Highlights & Insights¶
- Novelty: First to lift HDR video reconstruction from 2D pixel fusion to 4D spatio-temporal modeling, establishing a global temporal receptive field.
- Key Insight: Leverages the semantic invariance of DINOv2 to solve the problem of optical flow failure under changing exposures.
- Function: The framework is representation-agnostic and compatible with various dynamic representations like NeRF and 4D Gaussian Splatting.
- Value: The introduction of the HDR-GoPro dataset with synchronized cameras fills a critical gap in the field.
- Experimental Thoroughness: Joint optimization of radiance, motion, geometry, and tone-mapping ensures physical consistency.
Limitations & Future Work¶
- Dependency on COLMAP: Pose estimation may fail under extreme exposure changes, limiting practical application.
- Motion Blur: Motion blur caused by long exposures is not explicitly modeled.
- Training Efficiency: The NeRF-based framework is computationally expensive to train.

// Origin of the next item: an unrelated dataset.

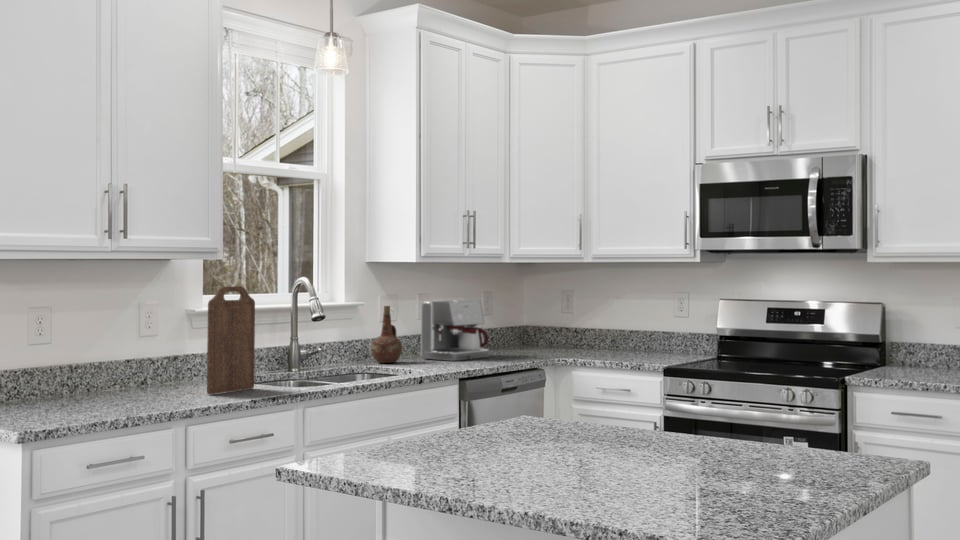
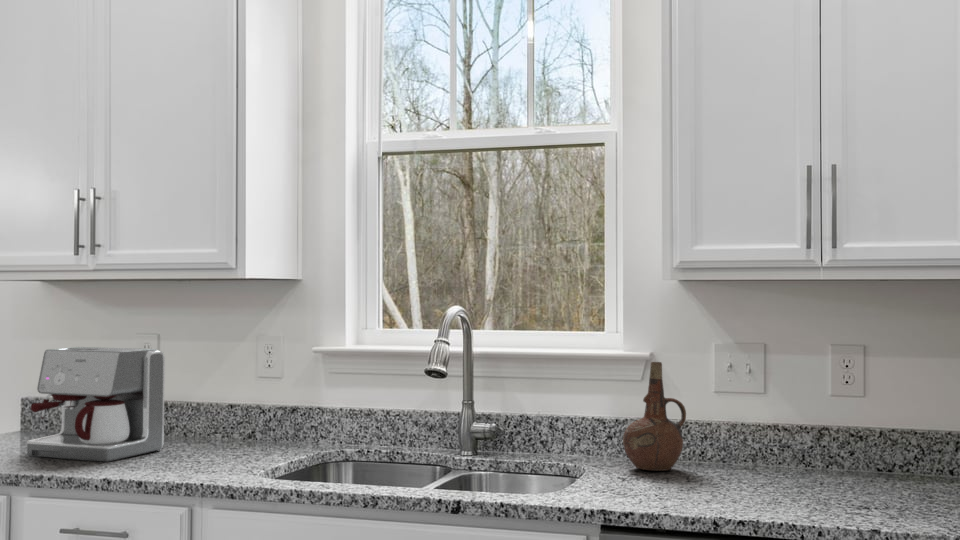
cutting board: present [207,286,255,394] -> none [156,317,239,465]
coffee maker: present [421,300,489,361] -> present [27,347,165,462]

- Limited Generative Contribution: Ablations show GP has a negligible effect on PSNR and sometimes slightly decreases it (32.66 to 32.63).

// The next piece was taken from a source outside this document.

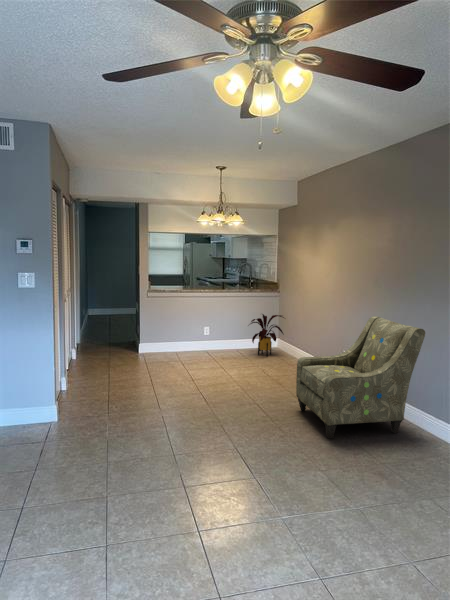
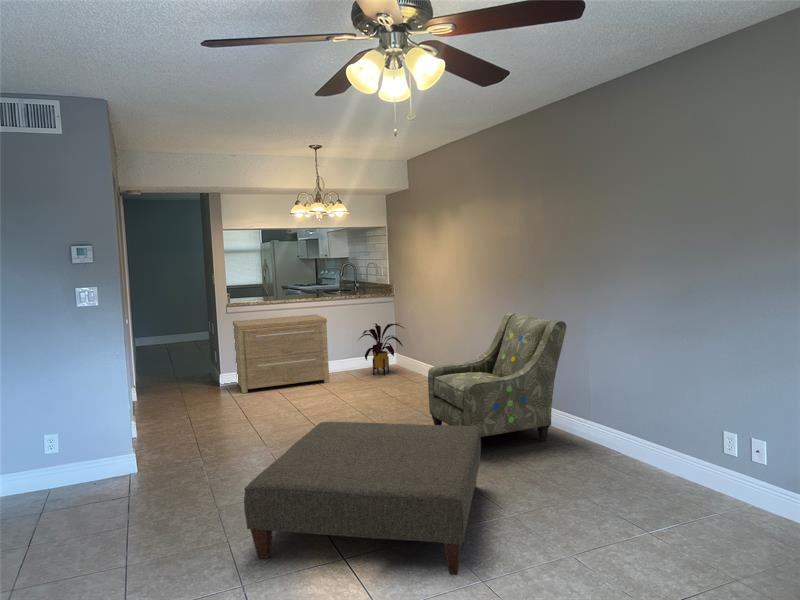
side table: none [151,303,223,361] -> present [233,314,329,393]
ottoman: none [117,398,334,563] -> present [244,422,481,575]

- Scene Scale: Validation is currently limited to small-scale scenes; performance in massive outdoor environments is unknown.
Related Work & Insights¶
- vs HDR Video Methods (LAN-HDR, HDRFlow): HDR-NSFF uses 4D modeling instead of 2D alignment, naturally solving temporal consistency issues.
- vs Dynamic Reconstruction (NSFF, 4DGS): These methods assume photometric consistency in LDR inputs and cannot handle high dynamic range scenes.
- vs HDR-HexPlane: HDR-NSFF out-performs it by using explicit 3D scene flow modeling, providing superior temporal interpolation.
Rating¶
- Novelty: ⭐⭐⭐⭐
- Experimental Thoroughness: ⭐⭐⭐⭐
- Writing Quality: ⭐⭐⭐⭐
- Value: ⭐⭐⭐⭐